Up until Congressman Mike Johnson was unanimously elected as the next Speaker of the US House of Representatives last week, political watchers, news reporters, and insiders were in a state of panic, panic I tell ya.

The Epoch Times described the US House of Representatives scrum for selecting a Speaker, after China-owned RINO Kevin McCarthy was ejected by hero Congressman Matt Gaetz, as a time of “paralysis.”

The unreliable and constantly discredited New York Times called the blessed time without a Speaker of the House as “weeks of chaos.”

Conservative talk radio was filled up to puke-on-your-feet levels of “Gaetz should have had a plan,” and “You only remove the Speaker when you have a plan,” and similar Conservative Inc. mistrust of the essential democratic process and worshiping of the unnaturally smooth “normal” process that just has to be corrupt. Sean Hannity, Clay and Buck, Glenn Beck, and the rest of you radio guys, you know who you are.

The rest of the press/media/ political outlets, both establishment/legacy and new alike, were of a common mind: Washington works best when it works perfectly smoothly, efficiently, and there are no hiccups, apparently. And thus we conclude that apparently democratic processes of debating and voting and disagreeing are uncomfortable to political insiders. Isn’t that reassuring?

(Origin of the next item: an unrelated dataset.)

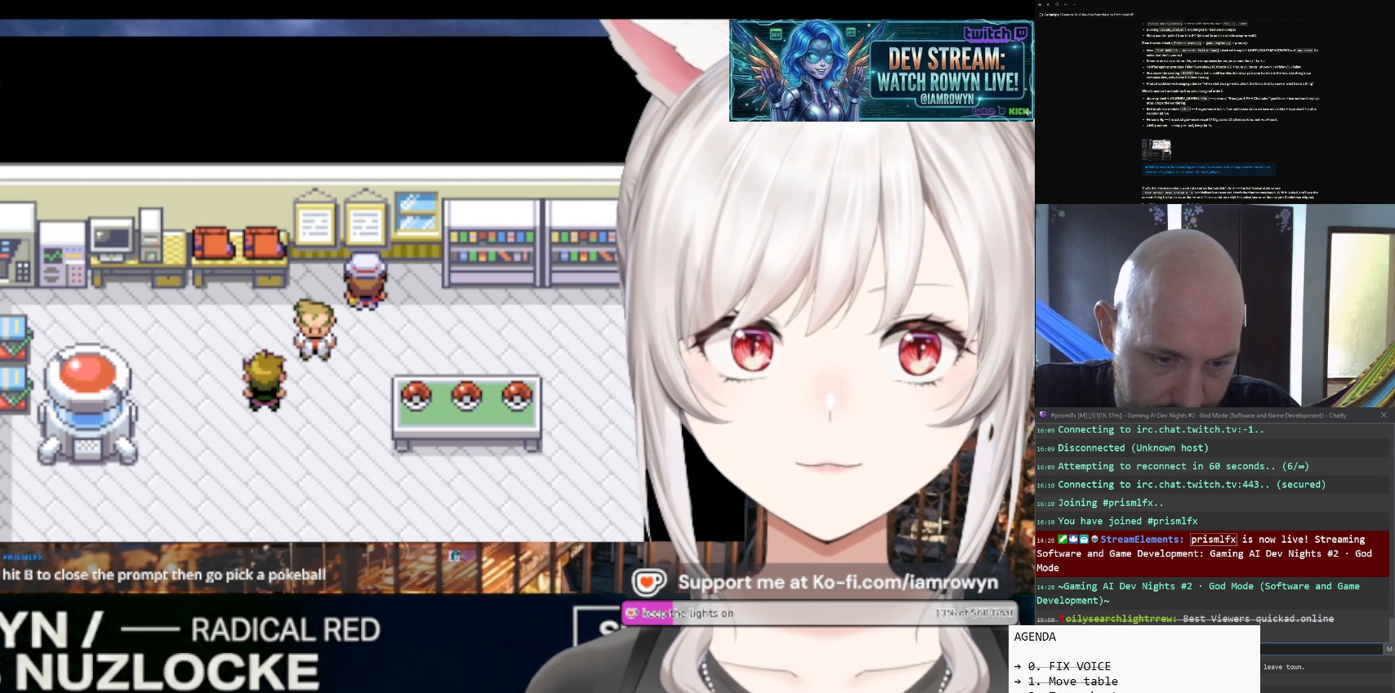
{"buttons": ["A"], "events": []}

Thankfully, when Speaker Mike Johnson was eventually coronated, we had the Babylon Bee in the room to shed the most accurate light on the situation: Their headline “Smoke Rises Over Capitol Indicating Congress Has Resumed Setting Taxpayers’ Money On Fire” wasn’t really funny, because the truth is painful.

That Babylon Bee humor was an updated version of Mark Twain’s observations of Congress: “Reader, suppose you were an idiot. And suppose you were a member of Congress. But I repeat myself.”

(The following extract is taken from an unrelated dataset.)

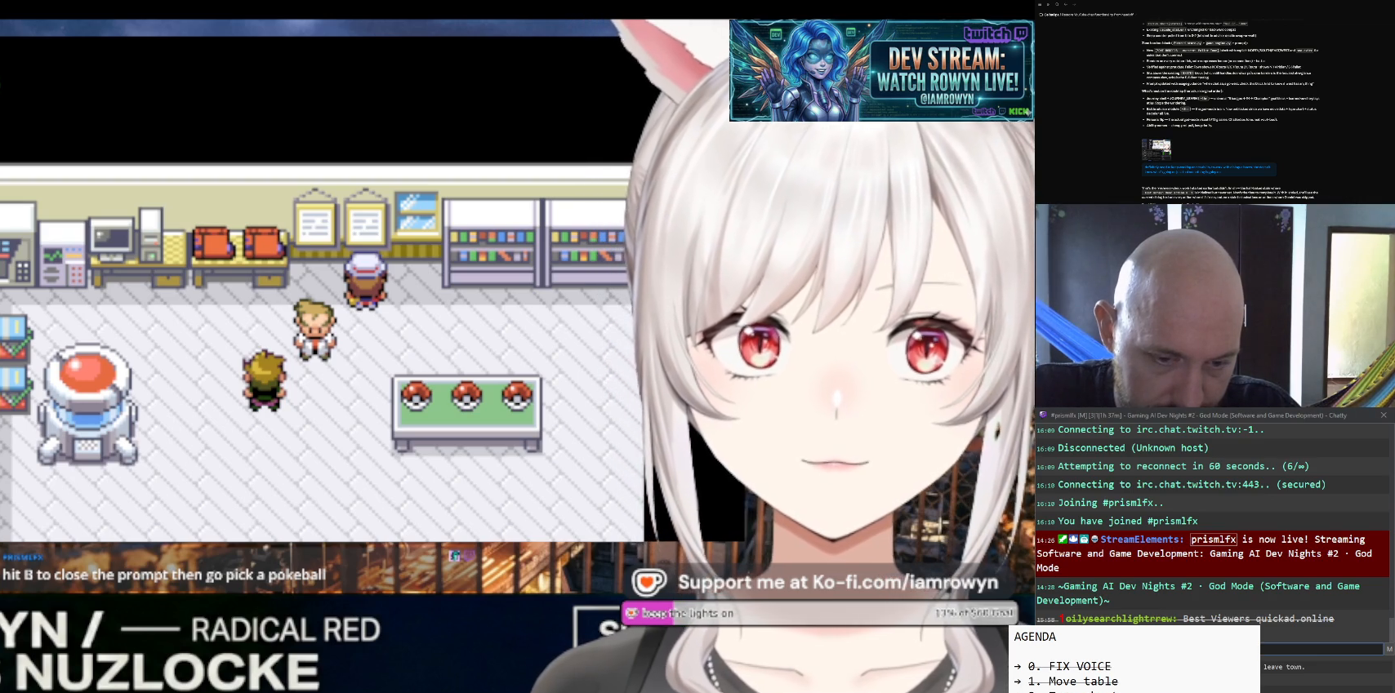
{"buttons": ["A"], "events": []}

And his “There is no distinctly native American criminal class except Congress.”

But wait, there’s more of how Americans then and now really feel about Congress when it is working properly:

“This country has come to feel the same when Congress is in session as when a baby gets hold of a hammer.” (Will Rogers)

The taxpayers are sending congressmen on expensive trips abroad. It might be worth it except they keep coming back.” (Will Rogers)

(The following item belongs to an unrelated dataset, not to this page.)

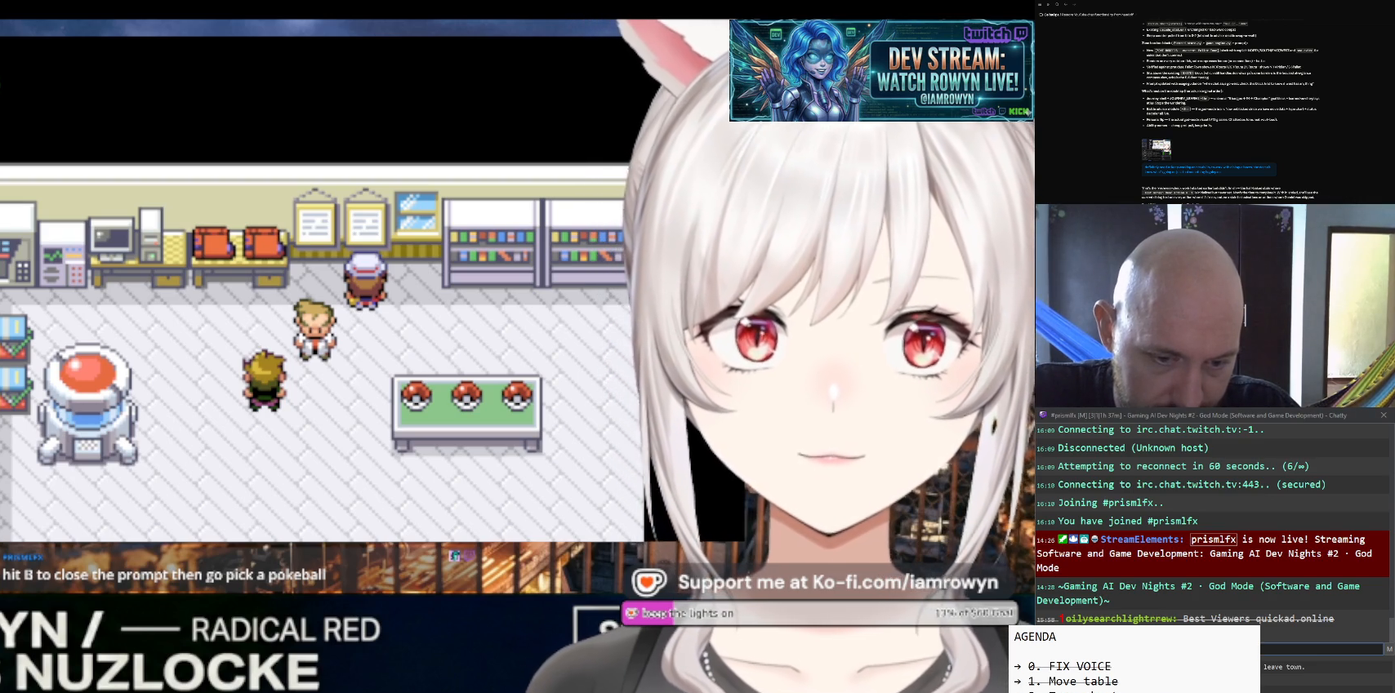
{"buttons": ["A"], "events": []}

I love to go to Washington, if only to be near my money.” (Bob Hope)

Politics is supposed to be the second oldest profession.  I have come to realize that it bears a very close resemblance to the first.” (Ronald Reagan)

Members of Congress should be compelled to wear uniforms like NASCAR drivers, so we could identify their corporate sponsors.” (Caroline Baum)

The truth is that self-rule by a group of citizens, by way of their elected representatives, is not supposed to be easy, or smooth, or efficient, or painless, or without occasional hiccups. To expect nothing but easy, smooth sailing when power and money are being fought over would be a childish fantasy. Or an evil wish.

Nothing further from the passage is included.